‘Timeless’ Meets ‘Hidden Figures’ In “Space Race”


A review of tonight’s Timeless coming up just as soon as I’m Agent Mulder…

As both an Apollo program nerd and a NASA movie nerd (to the point where I could easily recognize a snippet of The Martian score used as temp music on the screener for the scene where Mission Control reconnects with Neil and Buzz), “Space Race” should have been catnip to me. But perhaps because of my obsessiveness, it felt skimpier than some of the show’s other recent historical adventures that didn’t travel to eras about which I’ve read a couple of dozen books, seen as many movies — and will be there opening weekend to see Hidden Figures, the Oscar buzzworthy movie(*) starring Taraji P. Henson as NASA math genius Katherine Johnson, played here by Nadine Ellis — and rewatched From the Earth to the Moon over and over and over again. The design of Timeless means that every Mission of the Week is going to offer a Cliff’s Notes of a particular historical event or figure; it was just more glaring this week for me, though your mileage will obviously vary depending on how many Grumman engineers you can name who worked on the lunar module.

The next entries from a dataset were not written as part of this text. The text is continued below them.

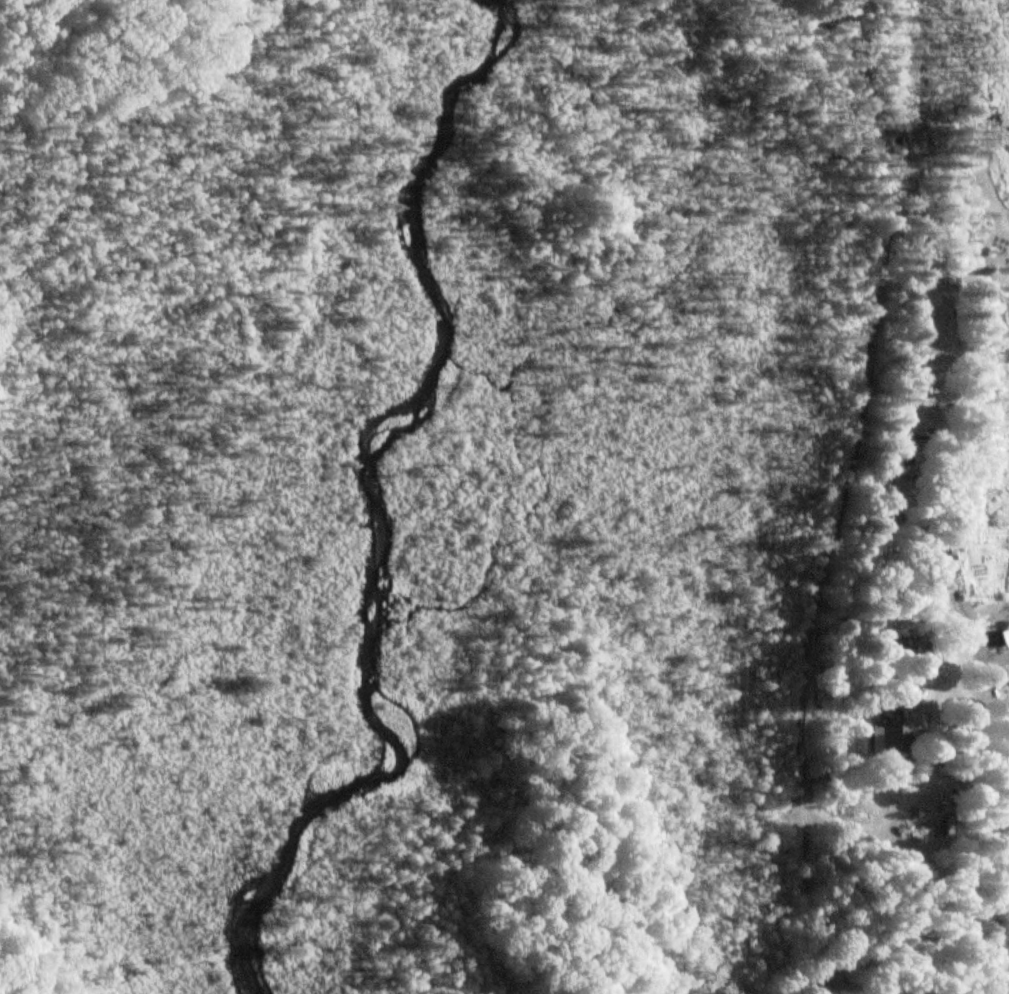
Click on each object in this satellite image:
road: (910, 417)
road: (835, 530)
road: (969, 640)
building: (913, 663)
building: (892, 740)
road: (806, 894)

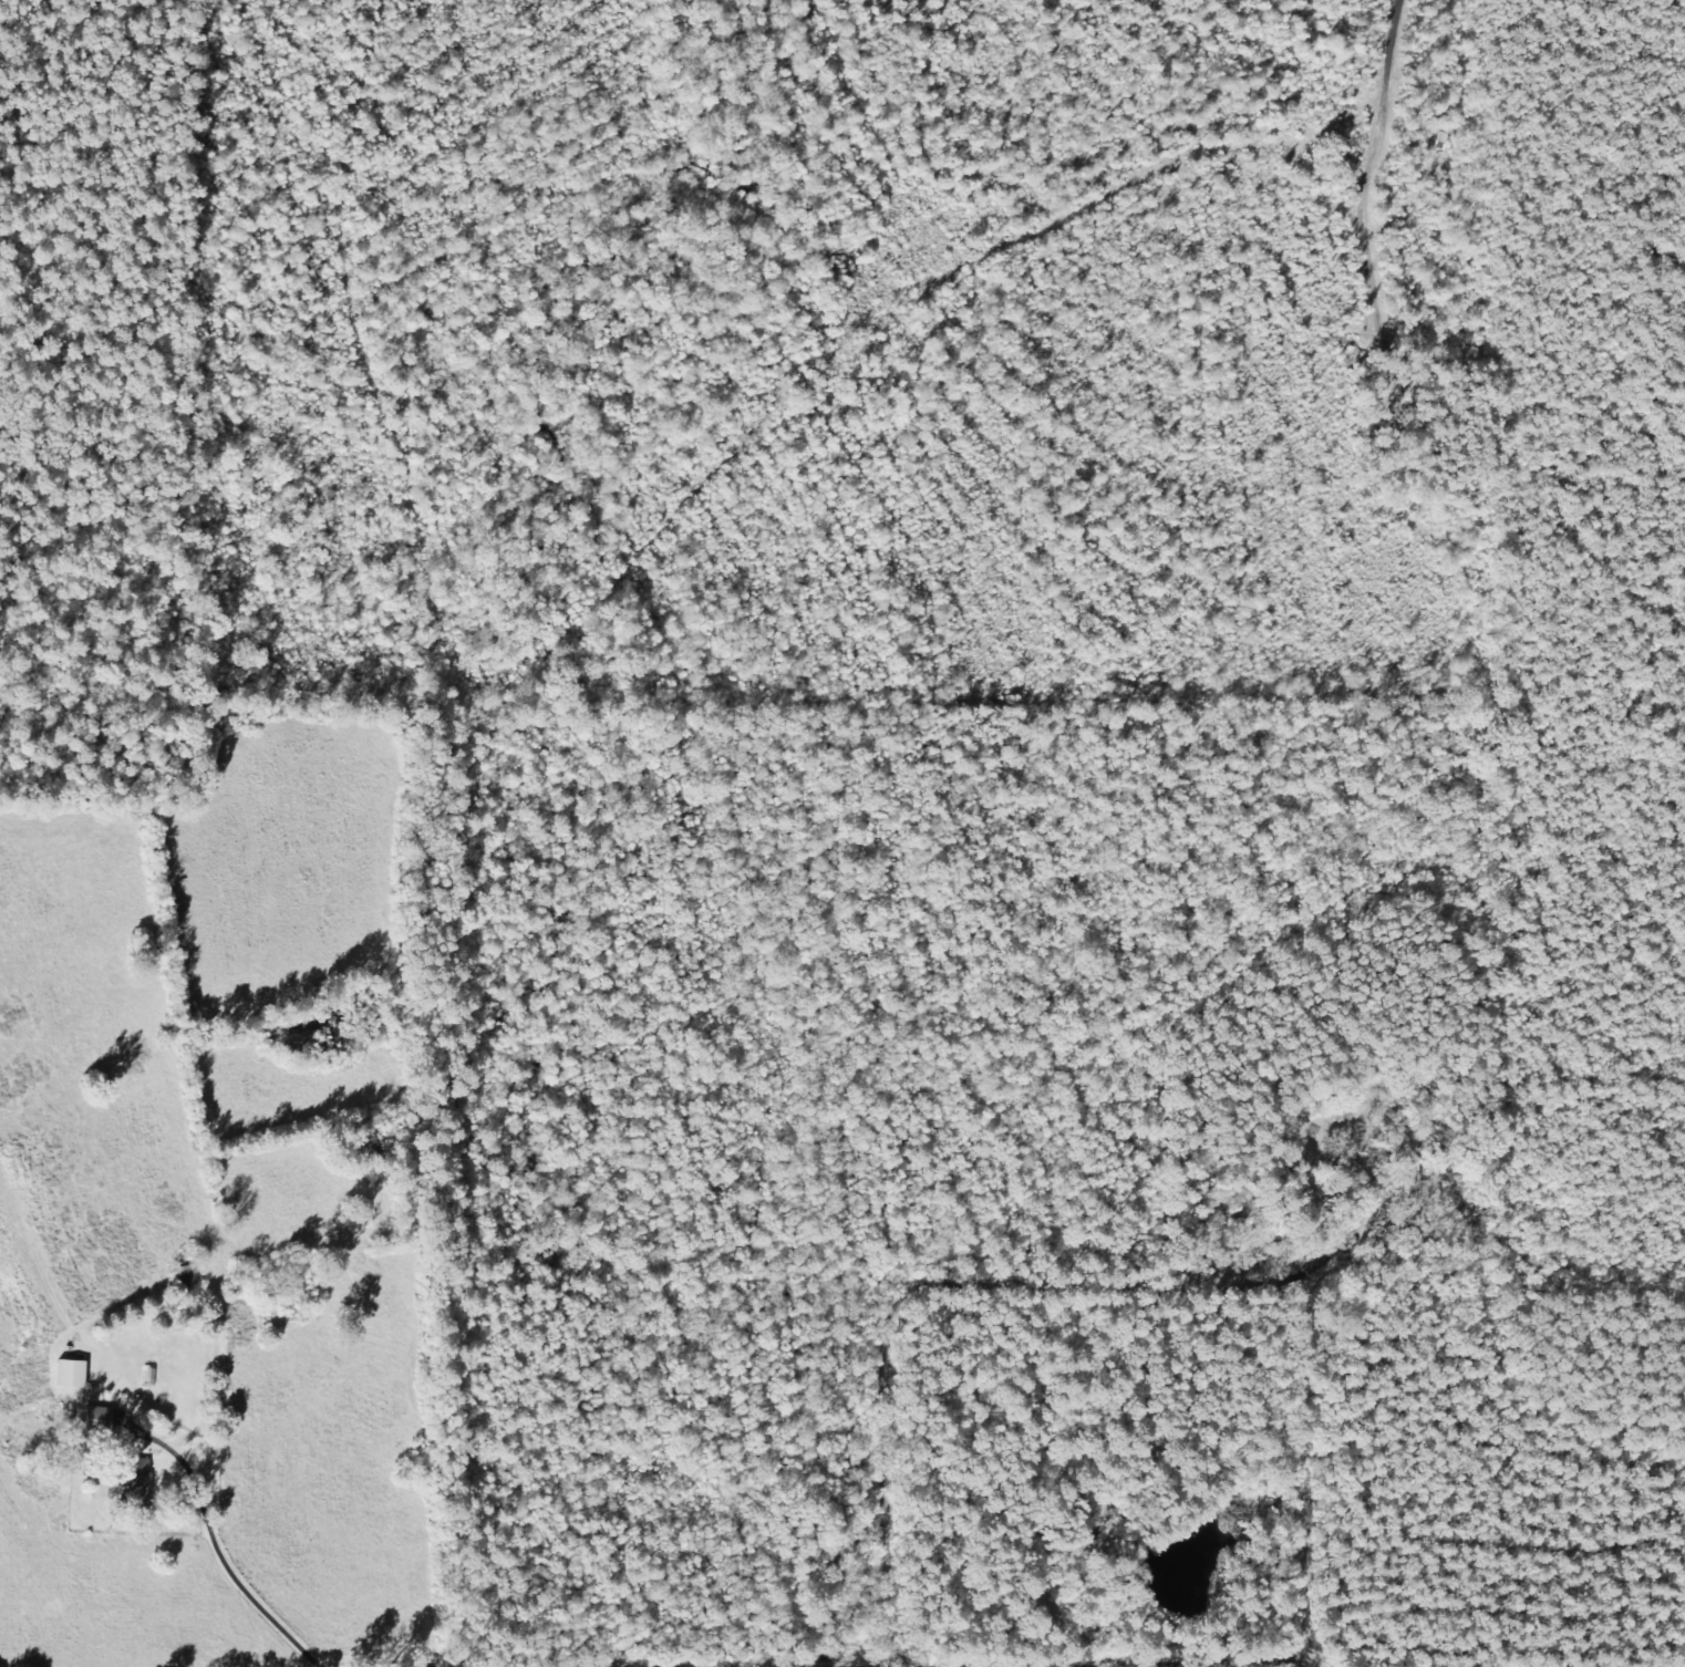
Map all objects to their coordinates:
park: (1420, 429)
road: (979, 1291)
building: (71, 1375)
building: (99, 1420)
building: (139, 1479)
road: (204, 1546)
road: (1242, 1664)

(*) Hidden Figures, like any other major studio release, didn’t appear out of thin air, so at some point in the development of this episode, the creative team had to know that the line about how Rufus and Lucy’s adventure resulted in a movie being made about Johnson would play as an in-joke. And I imagine Johnson’s story will be told far more exhaustively there than it could have been here.

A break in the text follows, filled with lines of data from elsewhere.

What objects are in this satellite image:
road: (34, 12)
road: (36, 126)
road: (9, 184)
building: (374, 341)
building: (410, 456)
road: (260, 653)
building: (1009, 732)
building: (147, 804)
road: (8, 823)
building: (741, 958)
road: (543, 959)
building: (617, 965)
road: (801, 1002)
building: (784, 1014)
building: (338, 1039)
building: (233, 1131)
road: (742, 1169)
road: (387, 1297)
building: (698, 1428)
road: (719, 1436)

“Space Race” also felt like an episode where the meddling in the past would have had more far-reaching consequences than previous missions. A near-tragic moon mission would have either scuttled the rest of Apollo altogether (under the heading of, “We won — barely — so let’s not risk any more lives going back there”) or, given the cover story about Soviet spies interfering, could just as easily have redoubled our efforts in space, with even more lunar missions and other plans more ambitious than what NASA began doing by the mid-70s — which, given how many incidental technologies were developed by the program, means Team Lifeboat would have returned to a far more futuristic world. For that matter, the Cold War could have very easily turned hot if Nixon believed the Soviets had committed so brazen and potentially devastating an act of sabotage.

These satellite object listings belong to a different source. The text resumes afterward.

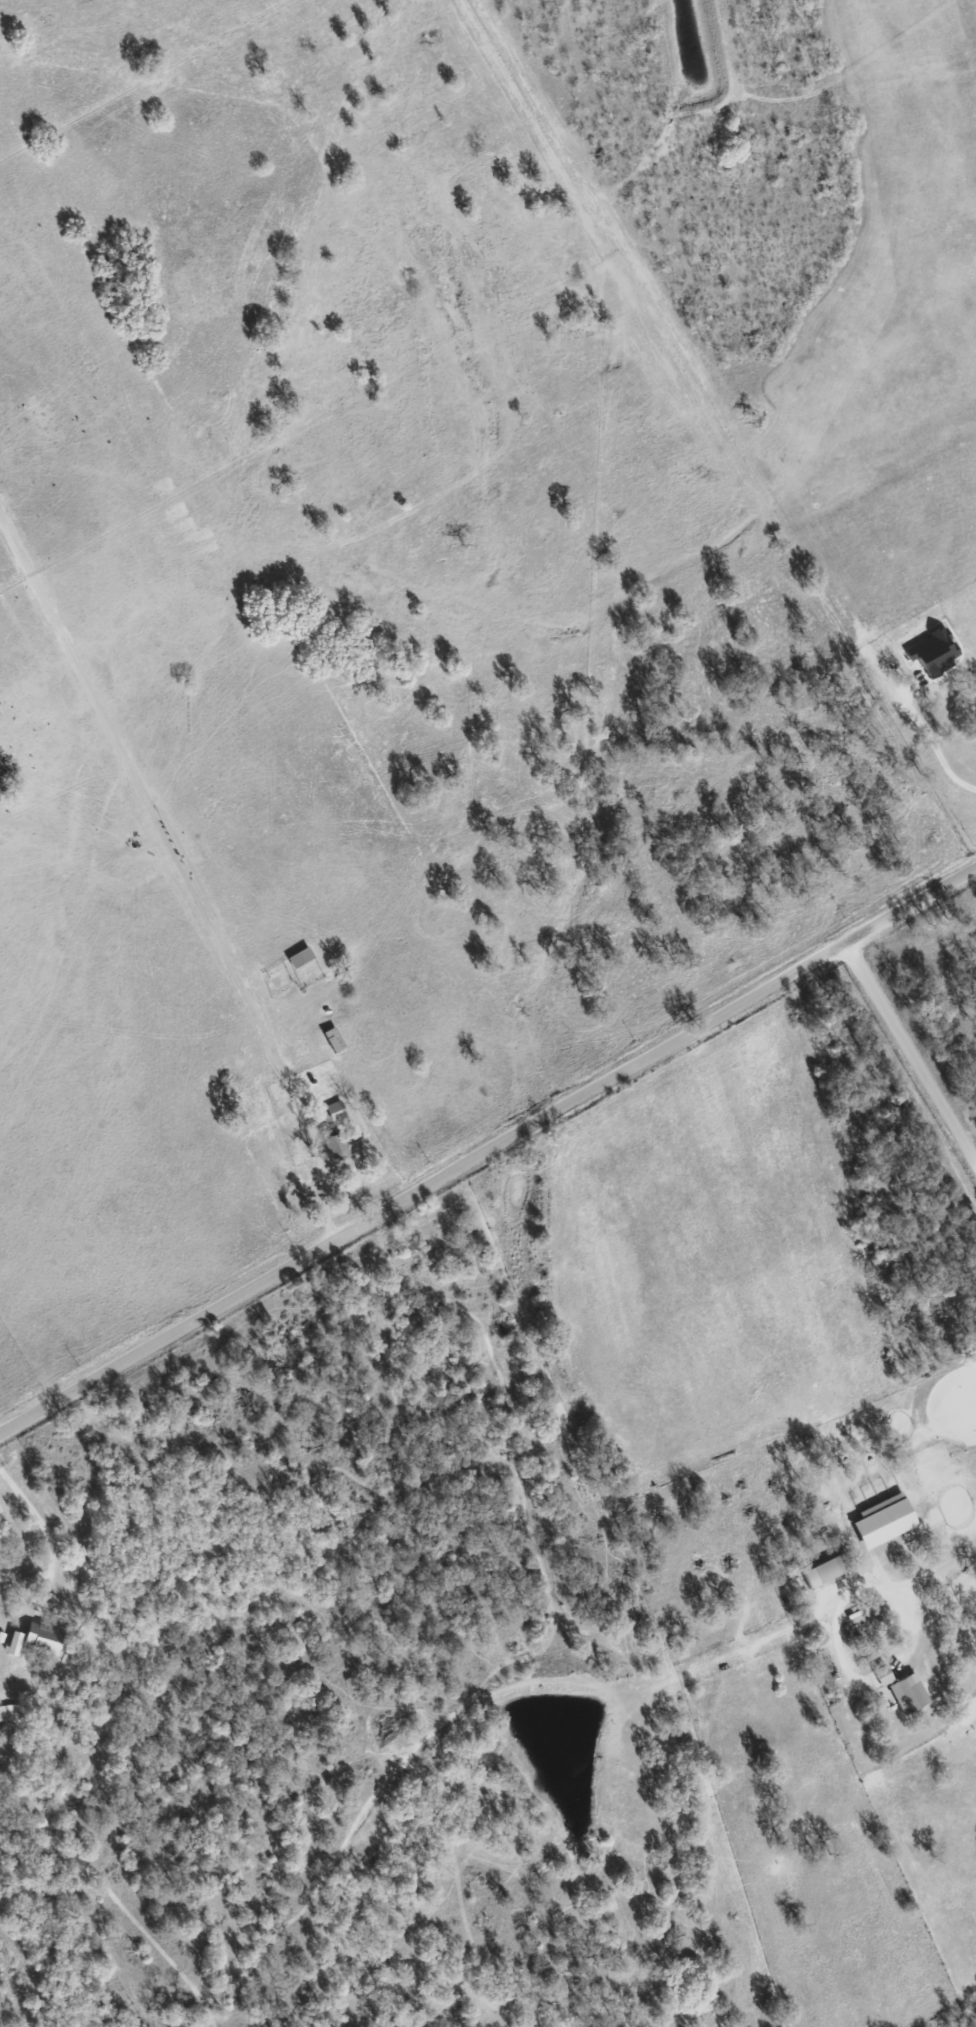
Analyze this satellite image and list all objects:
building: (925, 654)
road: (930, 740)
building: (295, 957)
road: (912, 1047)
building: (332, 1111)
building: (331, 1144)
road: (487, 1147)
building: (875, 1521)
road: (46, 1534)
road: (942, 1571)
building: (816, 1572)
building: (39, 1637)
building: (11, 1643)
building: (875, 1676)
building: (901, 1693)
building: (7, 1713)

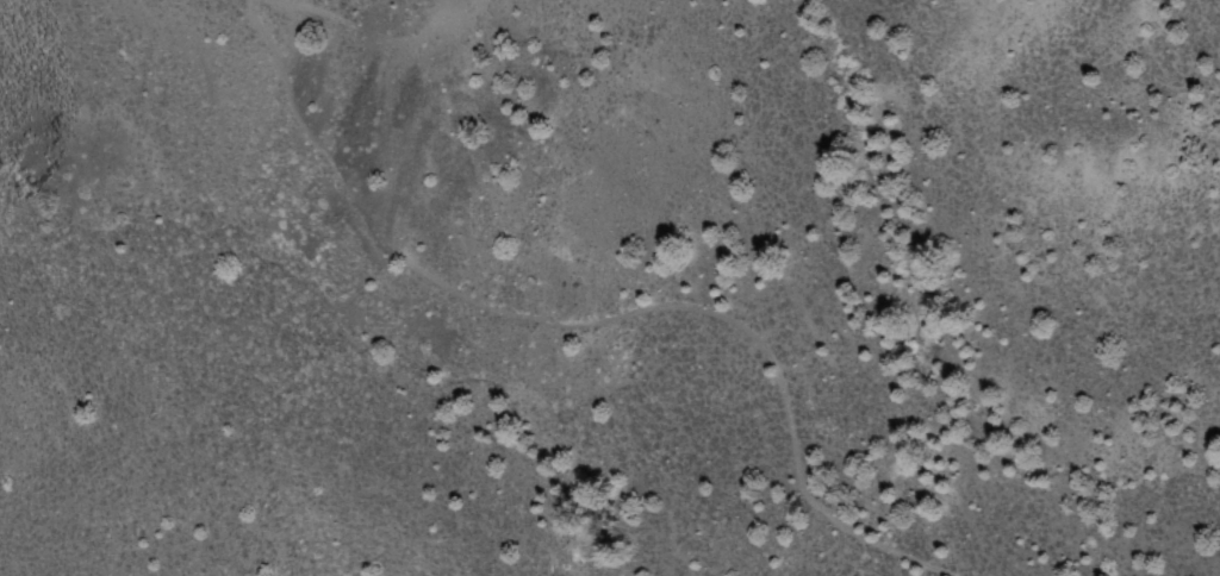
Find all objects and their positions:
road: (598, 316)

And it’s hard to imagine Garcia Flynn having the exact same life — or even being born at all(*) — if his mother hadn’t lost her son from her first marriage to fatally allergic bee sting reaction, especially given how significantly Lucy’s life was altered as a result of the Hindenburg mission, which was a few generations removed from her birth.

(*) Near the end of Back to the Future, Doc Brown seems concerned when Marty suggests the more confident George might go to college; the novelization expands on this (possibly incorporating material cut from the original script) by having Doc point out that George and Lorraine could well elect to have kids later in life if he goes to college first, which could result in them having a different combination of kids in the present. In the end, the movie doesn’t want to make the butterfly effect of it all too headache-inducing for the audience, and leaves Marty and his siblings intact and the right age, even if their circumstances are all much better.

It’s a fine line Timeless has to walk, showing how these trips to the past change things even when our heroes are able to stop Flynn from his main objective, yet not making the new reality completely unrecognizable to Lucy and to us. But having invited its audience to think about the ways that small changes decades or centuries in the past can have big impacts in the present, it’s hard not to notice when the genie seems to be perfectly placed back in its bottle.

What did everybody else think? Was the Apollo 11 of it all fun for you? Do you buy Anthony’s desire to prevent Rittenhouse from getting its hands on a time machine sufficient motivation for him to team up with Flynn, or did it make you wonder why he didn’t just destroy the tech?